A meeting chaired by Special Secretary (Logistics) Pawan Agarwal was organised to discuss the prioritisation of cargo, freight rates, advisory to ports and re-routing of ships and was attended by representative from the Ministry of Ports, Shipping and Waterways, ADG Shipping, Container Shipping Lines Association (CSLA) and Federation of Indian Export Organisations.

Federation of Indian Export Organizations (FIEO), Marine Products Export Development Authority (MPEDA) and Agricultural and Processed Food Products Export Development Authority (APEDA) will jointly identify the perishable cargo for priority movement and work with the shipping lines in the same regard, according to the report.

The Commerce Ministry stated that the shipping lines have been requested to maintain stability in freight rates during the period of this crisis. “It was noted that the situation is temporary and is unlikely to have a long-lasting impact," it said.
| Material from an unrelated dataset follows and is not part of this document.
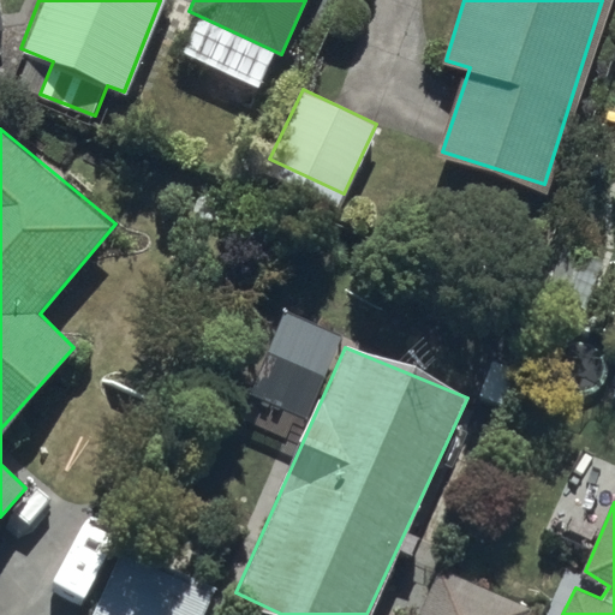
[(525,614),(529,608),(435,566),(412,614),(525,614)]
“It is expected that some bunching may take place, especially at the ports of JNPT, Mundra and Hazira once the blockage is over,” the ministry noted.

Shipping lines were also reportedly advised through CSLA to explore the option of re-routing of ships via the Cape of Good Hope which would usually take around 15 additional days.

How Did It All Happen?

One of the busiest waterways in the world, the Suez Canal, was blocked on 22 March, when a 400-metre long, 224,000-tonne ship, named ‘Ever Given’ lodged sideways after a gust of wind blew it off course, as per a statement by the Suez Canal Authority (SCA).

The incident began when strong winds blew through the region and thrust sands along the banks of the canal. The waterway is less than 205 metres wide and is difficult to navigate, especially when there’s poor visibility.

‘Ever Given’, however, kept going on its charted course from China to Rotterdam. When winds reached a speed of about 46 miles an hour, dust was swept up around the ship, which led the crew to lose control and the ship deviated sideways, blocking almost the entirety of the channel.

Indian exports and imports worth $200 billion to and from North America, South America and Europe – including petroleum goods, organic chemicals, iron and steel, automobile, machinery, etc – pass through this canal.